During times of low unemployment, and critical shortages of workers in some industries, it is not uncommon for employers to find themselves in the situation where they are selling themselves and their business, to potential employees. Likewise for recruiters, who will work hard to secure the best candidates for their clients, and in doing so will be making certain representations to those candidates about the overall performance and potential of the company.
Many employers and recruiters may find themselves in a situation where they and other business are vying for the services of a particular individual. In many of these instances, it is not just the salary that a potential employee is concerned with, but other less measurable factors such as career prospects, company growth and gaining increased credibility and exposure in their particular fields. The summary of a court ruling below illustrates the importance of taking care when making representations about these particular issues, to potential employees.
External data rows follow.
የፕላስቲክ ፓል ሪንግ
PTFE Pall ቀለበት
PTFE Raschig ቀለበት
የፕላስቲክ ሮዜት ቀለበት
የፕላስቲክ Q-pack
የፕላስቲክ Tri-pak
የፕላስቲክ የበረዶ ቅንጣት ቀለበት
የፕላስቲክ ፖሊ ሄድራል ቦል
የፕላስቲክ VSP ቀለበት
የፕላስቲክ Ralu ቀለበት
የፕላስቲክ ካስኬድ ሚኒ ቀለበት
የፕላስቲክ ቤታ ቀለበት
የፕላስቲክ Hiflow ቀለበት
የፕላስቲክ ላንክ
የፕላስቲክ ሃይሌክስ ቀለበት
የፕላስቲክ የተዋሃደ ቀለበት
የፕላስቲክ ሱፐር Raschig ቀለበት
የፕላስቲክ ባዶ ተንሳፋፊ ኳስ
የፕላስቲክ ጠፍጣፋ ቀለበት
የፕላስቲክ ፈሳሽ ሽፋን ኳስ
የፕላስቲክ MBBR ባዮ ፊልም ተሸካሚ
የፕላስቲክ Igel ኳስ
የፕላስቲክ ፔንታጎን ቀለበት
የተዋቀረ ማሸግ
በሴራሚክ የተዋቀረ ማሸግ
In the recent case of Moss v Lowe Hunt & Partners FC 1181, the Federal Court explored the notion of false and misleading representations made by an employer to an employee. The background to the case was that Moss was an advertising and research consultant, who ran his own company, Pegasus Strategic Planning Pty Limited (Pegasus), of which he was the sole director. During his time as an advertising consultant for Pegasus, he completed various pieces of work for advertising agency Lowe Hunt & Partners (Lowe Hunt). Lowe Hunt then sought, from early 2005 to entice Moss away from Pegasus in order that he become a full time employee for Lowe Hunt. Moss eventually joined Lowe Hunt as an employee in October 2005. During the period of early 2005 through to October 2005, Lowe Hunt made several representations to Moss about the success of the business in order to entice Moss to join the company. The court found the following representations to be false and misleading.
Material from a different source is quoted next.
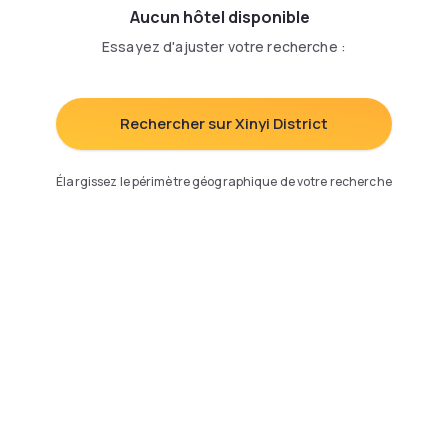
Aucun hôtel disponible
Essayez d'ajuster votre recherche
:
Rechercher sur Xinyi District
Élargissez le périmètre géographique de votre recherche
Representations made in April 2005 that Lowe Hunt was a financially successful agency, by way of a pitch to potential clients, which Moss attended. The judge stated it was misleading or deceptive to describe a business as being successful when it did not have the continued support of its parent company.
- Representations made to Moss between April and June 2005 to the effect that Lowe Hunt was a business in a great position and likely to be financially successful in the future.
- Just prior to Moss commencing at Lowe Hunt, several redundancies occurred. Lowe Hunt made representations to Moss that the redundancies would place Lowe Hunt in a very healthy position, and improve the company’s ballot sheet.
In October 2005, Moss became an employee of Lowe Hunt after relying on these statements, but within 18 months, his role was made redundant also. He returned to his own business, Pegasus, however, Pegasus contended that it had suffered financially because of the events that transpired. Pegasus claimed damages under s.82 of the Trade Practices Act 1974 or s.68 of the Fair Trading Act 1987 stating that it lost the opportunity to continue to grow and develop its business during the time that Moss was employed by Lowe Hunt. In assessing damages the court compared the amount that would have been earned by Pegasus, had Moss not been lured away, with the amount Moss earned during his employment with Lowe Hunt. The total amount awarded, including interest, was $306,740.00.
The take home messages for employers, and recruiters, from this case this are:
- Be careful when making direct or indirect representations about your business to prospective employees. These representations may be those made in a public forum as well.
- Pay particular regard to the representations made about the companies financial security.
- There is a difference between casting a positive light on your business and making misleading or deceptive representations.
- Employers should answer questions from employees (current and potential) regarding the circumstances of the business with truthfulness.